━━━━━ SOURCE TEXT
There may be a hosepipe ban in Victoria, but there were plenty of sprinklers around Melbourne this week. England players and Barmy Army alike celebrated the retention of the Ashes, after they whooped the Aussies by an innings and 157 runs at the MCG to take a 2-1 lead with one to play.
Most of the team were mere toddlers when England last won the Ashes down under 24 years ago. And the majority of the players will remember only too well the pain of the 5-0 whitewash that they were involved in the last time they toured Australia. The drubbing they received on that tour makes this victory all the sweeter for all involved.
“Winning the Ashes in Australia has always been a bit of a holy grail for English sides,” England captain Andrew Strauss said. “We haven’t won the ashes yet but we’ve certainly retained the urn which is one of our primary goals. The guys deserve everything they get because the players have stood up and performed when it matters. The back room staff have prepared us well, and we feel like a lot of hard work has paid dividends for us.
“Two of the Test matches we’ve played (on this tour) are two of the best that I have been involved with; Melbourne and Adelaide. Also in the preparation phase I think we’ve been very good.
“It’s got to be up there (as the best moment in my career). The pressure of the situation, the Boxing Day Test; a huge atmosphere, and with the ashes on the line. Everyone got stuck in because we realised this is our chance of really hammering it home. Perth was a bit of a come back down to earth, and a reminder that we are not the finished article.”
━━━━━━━━━━
**TASK DESCRIPTION**
Reproduce the full report above on England's retention of the Ashes in Melbourne, word for word.
━━━━━ DATASET
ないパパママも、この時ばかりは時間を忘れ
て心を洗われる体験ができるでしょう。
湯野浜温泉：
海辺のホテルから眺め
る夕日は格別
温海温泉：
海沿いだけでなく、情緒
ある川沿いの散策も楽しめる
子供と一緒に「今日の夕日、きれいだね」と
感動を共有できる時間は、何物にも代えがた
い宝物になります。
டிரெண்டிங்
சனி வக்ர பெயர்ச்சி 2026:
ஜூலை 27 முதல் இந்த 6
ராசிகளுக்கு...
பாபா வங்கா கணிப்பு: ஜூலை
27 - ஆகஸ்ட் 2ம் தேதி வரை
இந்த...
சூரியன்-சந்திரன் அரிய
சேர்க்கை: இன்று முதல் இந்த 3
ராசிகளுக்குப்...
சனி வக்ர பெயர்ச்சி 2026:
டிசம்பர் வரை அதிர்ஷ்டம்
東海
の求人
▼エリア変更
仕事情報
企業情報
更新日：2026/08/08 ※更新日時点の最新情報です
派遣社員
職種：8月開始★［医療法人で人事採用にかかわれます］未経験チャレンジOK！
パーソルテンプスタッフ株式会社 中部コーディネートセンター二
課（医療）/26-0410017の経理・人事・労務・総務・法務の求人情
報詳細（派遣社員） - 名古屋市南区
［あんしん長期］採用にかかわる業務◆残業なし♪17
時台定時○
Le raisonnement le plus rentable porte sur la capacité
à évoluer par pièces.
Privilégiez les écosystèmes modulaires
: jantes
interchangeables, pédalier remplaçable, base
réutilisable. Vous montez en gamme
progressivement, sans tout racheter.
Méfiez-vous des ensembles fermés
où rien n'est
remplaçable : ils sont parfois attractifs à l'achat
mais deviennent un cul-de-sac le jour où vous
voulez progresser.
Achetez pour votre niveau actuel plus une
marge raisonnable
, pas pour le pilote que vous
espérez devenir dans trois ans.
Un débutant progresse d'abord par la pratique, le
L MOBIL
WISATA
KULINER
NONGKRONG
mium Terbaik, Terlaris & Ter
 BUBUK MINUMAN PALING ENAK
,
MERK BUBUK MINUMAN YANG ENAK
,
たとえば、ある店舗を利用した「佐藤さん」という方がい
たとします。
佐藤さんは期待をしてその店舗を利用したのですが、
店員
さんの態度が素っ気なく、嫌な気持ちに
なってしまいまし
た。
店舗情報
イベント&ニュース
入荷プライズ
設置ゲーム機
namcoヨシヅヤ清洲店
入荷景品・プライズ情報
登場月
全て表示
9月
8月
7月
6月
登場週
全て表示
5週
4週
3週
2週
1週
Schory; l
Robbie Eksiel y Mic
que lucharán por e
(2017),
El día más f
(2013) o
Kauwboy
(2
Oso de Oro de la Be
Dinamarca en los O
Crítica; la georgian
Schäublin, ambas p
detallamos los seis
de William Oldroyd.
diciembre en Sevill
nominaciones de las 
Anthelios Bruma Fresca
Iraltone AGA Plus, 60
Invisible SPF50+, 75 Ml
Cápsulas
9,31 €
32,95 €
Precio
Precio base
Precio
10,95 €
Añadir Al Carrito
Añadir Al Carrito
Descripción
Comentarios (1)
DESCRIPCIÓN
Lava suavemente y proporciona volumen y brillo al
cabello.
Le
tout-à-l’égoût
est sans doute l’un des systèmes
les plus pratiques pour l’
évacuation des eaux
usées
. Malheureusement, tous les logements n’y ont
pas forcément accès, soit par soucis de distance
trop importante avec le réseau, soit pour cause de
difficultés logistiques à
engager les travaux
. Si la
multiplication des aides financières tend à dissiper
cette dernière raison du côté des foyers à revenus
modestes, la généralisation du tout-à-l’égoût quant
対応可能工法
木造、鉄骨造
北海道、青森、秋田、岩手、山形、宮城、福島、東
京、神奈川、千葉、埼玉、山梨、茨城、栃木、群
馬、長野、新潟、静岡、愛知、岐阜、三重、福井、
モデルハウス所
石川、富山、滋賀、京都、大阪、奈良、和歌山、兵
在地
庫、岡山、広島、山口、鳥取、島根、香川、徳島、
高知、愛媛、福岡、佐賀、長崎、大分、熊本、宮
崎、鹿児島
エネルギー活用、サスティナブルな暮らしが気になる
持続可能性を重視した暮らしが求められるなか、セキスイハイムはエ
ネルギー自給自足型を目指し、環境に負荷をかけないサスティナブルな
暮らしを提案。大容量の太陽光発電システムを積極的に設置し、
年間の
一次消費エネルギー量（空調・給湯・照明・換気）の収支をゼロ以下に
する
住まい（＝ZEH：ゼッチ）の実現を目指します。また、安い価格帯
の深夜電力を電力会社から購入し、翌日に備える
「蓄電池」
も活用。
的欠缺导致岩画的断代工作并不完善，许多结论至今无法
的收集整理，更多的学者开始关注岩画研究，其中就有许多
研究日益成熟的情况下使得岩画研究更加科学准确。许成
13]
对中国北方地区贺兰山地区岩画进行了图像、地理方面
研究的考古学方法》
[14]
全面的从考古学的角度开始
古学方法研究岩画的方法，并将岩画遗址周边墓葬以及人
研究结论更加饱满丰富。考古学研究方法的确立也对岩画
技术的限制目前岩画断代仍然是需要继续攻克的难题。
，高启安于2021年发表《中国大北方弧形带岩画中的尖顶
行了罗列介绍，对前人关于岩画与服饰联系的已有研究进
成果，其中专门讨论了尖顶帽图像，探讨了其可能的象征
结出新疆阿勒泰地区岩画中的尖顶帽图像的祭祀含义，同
━━━━━━━━━━
**YOUR RESPONSE**
There may be a hosepipe ban in Victoria, but there were plenty of sprinklers around Melbourne this week. England players and Barmy Army alike celebrated the retention of the Ashes, after they whooped the Aussies by an innings and 157 runs at the MCG to take a 2-1 lead with one to play.
Most of the team were mere toddlers when England last won the Ashes down under 24 years ago. And the majority of the players will remember only too well the pain of the 5-0 whitewash that they were involved in the last time they toured Australia. The drubbing they received on that tour makes this victory all the sweeter for all involved.
“Winning the Ashes in Australia has always been a bit of a holy grail for English sides,” England captain Andrew Strauss said. “We haven’t won the ashes yet but we’ve certainly retained the urn which is one of our primary goals. The guys deserve everything they get because the players have stood up and performed when it matters. The back room staff have prepared us well, and we feel like a lot of hard work has paid dividends for us.
“Two of the Test matches we’ve played (on this tour) are two of the best that I have been involved with; Melbourne and Adelaide. Also in the preparation phase I think we’ve been very good.
“It’s got to be up there (as the best moment in my career). The pressure of the situation, the Boxing Day Test; a huge atmosphere, and with the ashes on the line. Everyone got stuck in because we realised this is our chance of really hammering it home. Perth was a bit of a come back down to earth, and a reminder that we are not the finished article.”